Regulatory Tailoring for Large U.S. Banking Organizations: Federal Bank Regulators Propose Significant Revisions to the Application of Enhanced Prudential Standards and Capital and Liquidity Requirements for Large U.S. Banking Organizations

Sullivan & Cromwell LLP - November 5, 2018

On October 31, the Federal Reserve Board adopted two proposed rules that would tailor how certain aspects of the post-crisis bank regulatory framework, including certain capital and liquidity requirements and other prudential standards, apply to large U.S. banking organizations. One of the rules is to be issued jointly by the FDIC, Federal Reserve and OCC. The other was issued solely by the Federal Reserve. 

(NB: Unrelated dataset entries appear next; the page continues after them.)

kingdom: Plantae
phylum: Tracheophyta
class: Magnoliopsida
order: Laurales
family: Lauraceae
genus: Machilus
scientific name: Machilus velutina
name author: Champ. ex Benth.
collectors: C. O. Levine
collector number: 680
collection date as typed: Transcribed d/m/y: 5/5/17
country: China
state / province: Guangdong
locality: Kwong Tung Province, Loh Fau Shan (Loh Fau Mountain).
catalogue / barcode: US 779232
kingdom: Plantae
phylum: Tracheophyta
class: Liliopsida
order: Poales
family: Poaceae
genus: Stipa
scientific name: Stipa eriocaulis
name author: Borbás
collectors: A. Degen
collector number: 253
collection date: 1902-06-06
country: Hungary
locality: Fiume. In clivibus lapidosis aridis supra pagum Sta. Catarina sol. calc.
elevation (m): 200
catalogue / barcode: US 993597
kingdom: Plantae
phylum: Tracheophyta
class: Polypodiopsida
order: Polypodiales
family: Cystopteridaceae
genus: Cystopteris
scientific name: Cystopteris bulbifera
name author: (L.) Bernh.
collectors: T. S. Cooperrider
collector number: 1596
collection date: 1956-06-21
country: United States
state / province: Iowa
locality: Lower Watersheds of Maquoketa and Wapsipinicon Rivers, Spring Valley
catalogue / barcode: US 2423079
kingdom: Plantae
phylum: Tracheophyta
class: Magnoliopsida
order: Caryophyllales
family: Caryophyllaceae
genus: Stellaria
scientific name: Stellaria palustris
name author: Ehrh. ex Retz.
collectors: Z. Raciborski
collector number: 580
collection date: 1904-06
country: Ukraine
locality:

The proposals would assign all U.S. bank holding companies and savings and loan holding companies not substantially engaged in commercial or insurance activities with $100 billion or more in total consolidated assets to one of four categories based on their size and other “risk-based indicators.” Those indicators are (1) cross-jurisdictional activity, (2) weighted short-term wholesale funding, (3) nonbank assets, (4) off-balance sheet exposure, and (5) status as a U.S. global systemically important bank holding company (“G-SIB”). The category to which an institution would be assigned would determine the capital and liquidity requirements to which it and its subsidiary depository institutions would be subject, as well as the enhanced prudential standards and capital planning requirements to which the holding company would be subject. 

The proposals distinguish between U.S. G-SIBs and other large banking organizations. For U.S. G-SIBs and their subsidiary depository institutions, the proposals would eliminate the requirement to conduct semi-annual company-run stress tests but would otherwise not alter the capital and liquidity requirements, enhanced prudential standards, and capital planning requirements that currently apply to them. In contrast, as described by Federal Reserve Vice Chairman for Supervision Quarles, the requirements and standards applicable to other large U.S. banking organizations would be tailored, based on size and the risk-based indicators, to reduce “regulatory complexity” and the “compliance burden.”